Physical pain is extremely dynamic. There is a lot of different information on this issue. What some people may be surprised to find out is that there is a whole school of thought which asserts that after an injury, you may actually need to modify your fitness routine, not stop it entirely.

Before you go out and run your regular five miles on a broken foot, let me be clear that you must be accurately assessed by a professional that specializes in your particular health issue. Once you have done that, don’t let pain stop you.


We use Selective Functional Movement Assessment (SFMA) as well as Functional Movement Screening (FMS) to identify movement quality. SFMA is used to diagnose imbalances and weaknesses post-injury. FMS helps assess those who have no injury.

Both of these assessment systems provide helpful information on developing a treatment or training plan that is individualized.


Unfortunately, many people have been taught that they are damaged, especially when it comes to back issues. They think: "Oh, I have a bad back, I can’t do that." They then start to do things differently. Say they drop a pen. They are afraid to bend down and pick it up. So they alter how they pick it up, further weakening those muscles that need to be strengthened.

We in the healthcare field need to change how we talk to our patients. We also need to educate them. More people need to know that in many cases, movement is the best thing to help with their pain. Inactivity actually perpetuates more pain.

Low back pain is a biological-socialpsychological issue. You need to treat all these areas to rehabilitate your body. That means stopping the bad messaging and embracing the tool of movement to recover.

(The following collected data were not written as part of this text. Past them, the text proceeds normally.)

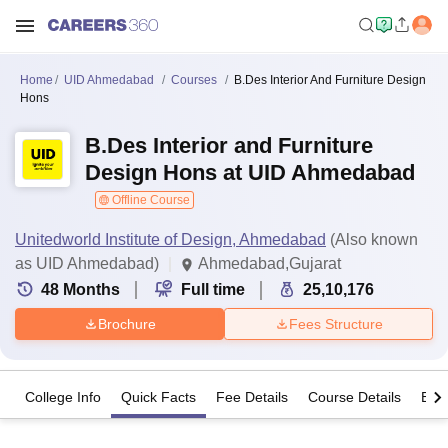
Home
UID Ahmedabad
Courses
B.Des Interior And Furniture Design
Hons
B.Des Interior and Furniture
Design Hons at UID Ahmedabad
Offline Course
Unitedworld Institute of Design, Ahmedabad
(Also known
as UID Ahmedabad)
Ahmedabad,Gujarat
48
Months
Full time
25,10,176
Brochure
Fees Structure
College Info
Quick Facts
Fee Details
Course Details
Eligi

According to the Global Burden of Disease 2010 study, low back pain is the single leading cause of disability worldwide. But the good news is that most cases of back pain are mechanical in nature, or not caused by serious conditions such as inflammatory arthritis, infection, fracture, or cancer.

Low back pain can be treated with a myriad of protocols including chiropractic manipulation, as well as exercise or stretching. The most helpful low back exercises I have found come from Dr. Stuart McGill, who has a PhD in kinesiology and is the professor emeritus in kinesiology at the University of Waterloo.


cat cow cat cow

Cat-Cow: This is a motion exercise, not a stretch. Try to imagine your belly button slowly being pulled up to the ceiling for the Cat, then slowly pulled down to the floor for the Cow. Use your whole back. Hold for no longer than 7-8 seconds. Repeat five times each to begin.

curl up

Curl-Up: This exercise should always follow Cat-Cow, as it is an opposing or anterior exercise. Focus on raising your chest off the ground, rather than your neck or bottom, in a curl-up motion. Breathe deeply. Engage your abs throughout the exercise, but do not increase the intensity of your abs. Instead, choose the appropriate level of challenge and stay there. Alternate each bent knee. Hold for no longer than 7-8 seconds. Repeat five times to begin.

side bridge

Side Bridge: Strengthening all areas of your abs means more support for the spine. The Side Bridge can be done with knees down on the floor for beginners. Do both sides, holding for 7-8 seconds each time. Engage your abs throughout the exercise. Repeat five times each to begin.

bird dog

Bird Dog: Sweep the right hand and the left leg off the ground simultaneously. Hold for 7-8 seconds, then switch to the other side. This motion will enhance stability. Engage your abs throughout the exercise. Repeat five times each to begin.